Exercise instructions:
Tally how many lines in the data below contain the string "irdināšanas", and reply with that number alone.
☆ ☆ ☆ ☆ ☆ ☆ ☆
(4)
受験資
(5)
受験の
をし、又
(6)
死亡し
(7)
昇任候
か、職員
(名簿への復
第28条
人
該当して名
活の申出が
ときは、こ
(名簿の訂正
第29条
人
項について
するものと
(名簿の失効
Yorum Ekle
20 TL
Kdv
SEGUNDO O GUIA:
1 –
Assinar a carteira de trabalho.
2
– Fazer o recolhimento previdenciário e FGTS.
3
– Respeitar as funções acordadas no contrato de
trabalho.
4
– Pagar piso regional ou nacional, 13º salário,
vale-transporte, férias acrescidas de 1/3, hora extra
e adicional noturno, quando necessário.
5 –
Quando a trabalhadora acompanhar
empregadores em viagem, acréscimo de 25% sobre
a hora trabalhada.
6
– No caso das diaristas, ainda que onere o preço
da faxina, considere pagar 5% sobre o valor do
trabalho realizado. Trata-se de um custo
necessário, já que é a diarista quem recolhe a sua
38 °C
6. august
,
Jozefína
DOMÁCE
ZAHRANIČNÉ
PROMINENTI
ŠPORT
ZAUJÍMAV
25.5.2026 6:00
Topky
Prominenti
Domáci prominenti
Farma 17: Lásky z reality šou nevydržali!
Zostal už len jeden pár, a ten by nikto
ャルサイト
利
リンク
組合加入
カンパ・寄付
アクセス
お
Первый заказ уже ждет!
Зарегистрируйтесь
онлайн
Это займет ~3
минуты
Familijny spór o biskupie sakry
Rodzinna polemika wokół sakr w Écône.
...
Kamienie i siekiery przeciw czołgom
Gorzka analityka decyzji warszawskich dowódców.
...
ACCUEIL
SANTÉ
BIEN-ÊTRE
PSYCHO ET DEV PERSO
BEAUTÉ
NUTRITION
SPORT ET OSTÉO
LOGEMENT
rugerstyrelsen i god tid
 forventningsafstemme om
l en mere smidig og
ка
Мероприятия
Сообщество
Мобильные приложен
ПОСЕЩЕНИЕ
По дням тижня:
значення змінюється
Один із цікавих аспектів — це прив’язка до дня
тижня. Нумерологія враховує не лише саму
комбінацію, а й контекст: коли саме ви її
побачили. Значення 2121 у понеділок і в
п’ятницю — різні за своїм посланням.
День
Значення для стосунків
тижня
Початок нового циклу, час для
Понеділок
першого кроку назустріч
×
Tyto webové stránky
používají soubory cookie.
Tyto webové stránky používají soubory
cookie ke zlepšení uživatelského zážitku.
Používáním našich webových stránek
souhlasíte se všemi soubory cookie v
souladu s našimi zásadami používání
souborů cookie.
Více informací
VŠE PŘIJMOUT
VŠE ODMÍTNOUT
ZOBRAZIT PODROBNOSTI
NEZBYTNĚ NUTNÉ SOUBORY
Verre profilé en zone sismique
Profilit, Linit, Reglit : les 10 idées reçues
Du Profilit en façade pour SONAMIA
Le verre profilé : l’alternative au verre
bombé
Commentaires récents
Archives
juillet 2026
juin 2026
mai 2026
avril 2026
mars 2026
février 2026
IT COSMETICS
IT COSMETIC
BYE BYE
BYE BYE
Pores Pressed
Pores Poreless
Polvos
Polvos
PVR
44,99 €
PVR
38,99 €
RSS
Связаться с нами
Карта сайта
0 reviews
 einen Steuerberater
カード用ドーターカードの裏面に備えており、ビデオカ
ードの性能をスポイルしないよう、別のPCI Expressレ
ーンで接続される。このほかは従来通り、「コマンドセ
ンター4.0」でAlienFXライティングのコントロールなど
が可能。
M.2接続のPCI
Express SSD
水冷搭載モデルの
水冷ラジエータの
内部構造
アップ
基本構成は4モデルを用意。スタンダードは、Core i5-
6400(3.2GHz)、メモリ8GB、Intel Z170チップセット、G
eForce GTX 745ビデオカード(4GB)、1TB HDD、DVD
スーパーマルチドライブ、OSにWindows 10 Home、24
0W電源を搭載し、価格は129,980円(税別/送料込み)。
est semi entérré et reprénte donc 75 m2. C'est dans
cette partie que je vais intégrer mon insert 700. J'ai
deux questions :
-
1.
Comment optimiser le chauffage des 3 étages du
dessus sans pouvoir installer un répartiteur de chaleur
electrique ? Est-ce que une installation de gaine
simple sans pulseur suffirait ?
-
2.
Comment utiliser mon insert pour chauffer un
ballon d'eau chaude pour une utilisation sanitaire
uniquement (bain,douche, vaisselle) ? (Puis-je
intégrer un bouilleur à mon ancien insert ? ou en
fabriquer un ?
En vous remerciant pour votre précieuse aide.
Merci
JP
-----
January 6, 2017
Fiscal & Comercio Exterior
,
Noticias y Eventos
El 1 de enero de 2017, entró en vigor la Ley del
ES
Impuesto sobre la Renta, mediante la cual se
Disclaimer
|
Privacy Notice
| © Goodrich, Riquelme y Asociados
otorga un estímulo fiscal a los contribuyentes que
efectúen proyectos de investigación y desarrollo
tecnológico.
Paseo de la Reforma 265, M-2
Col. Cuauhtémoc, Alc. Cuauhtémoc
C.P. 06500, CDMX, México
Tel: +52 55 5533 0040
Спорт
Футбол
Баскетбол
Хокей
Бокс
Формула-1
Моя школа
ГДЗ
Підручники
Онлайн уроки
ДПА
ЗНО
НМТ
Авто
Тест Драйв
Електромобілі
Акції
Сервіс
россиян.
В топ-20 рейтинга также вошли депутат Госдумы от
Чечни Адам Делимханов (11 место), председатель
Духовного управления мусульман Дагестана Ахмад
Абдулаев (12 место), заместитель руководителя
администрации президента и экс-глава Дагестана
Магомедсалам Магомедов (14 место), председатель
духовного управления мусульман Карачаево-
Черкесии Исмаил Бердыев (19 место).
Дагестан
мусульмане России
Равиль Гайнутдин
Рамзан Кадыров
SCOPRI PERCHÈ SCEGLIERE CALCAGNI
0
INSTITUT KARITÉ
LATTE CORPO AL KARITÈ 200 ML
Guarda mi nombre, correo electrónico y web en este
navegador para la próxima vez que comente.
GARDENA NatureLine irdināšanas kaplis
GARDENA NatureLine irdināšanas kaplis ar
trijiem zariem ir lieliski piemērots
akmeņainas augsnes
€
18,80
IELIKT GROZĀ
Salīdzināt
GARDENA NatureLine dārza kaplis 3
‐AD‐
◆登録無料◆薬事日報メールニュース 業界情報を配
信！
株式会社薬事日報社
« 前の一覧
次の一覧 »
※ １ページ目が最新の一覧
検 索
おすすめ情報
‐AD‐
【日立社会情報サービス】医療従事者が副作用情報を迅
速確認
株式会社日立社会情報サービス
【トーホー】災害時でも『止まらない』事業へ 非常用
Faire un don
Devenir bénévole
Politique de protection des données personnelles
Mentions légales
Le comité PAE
☆ ☆ ☆ ☆ ☆ ☆ ☆
Problem solution:
2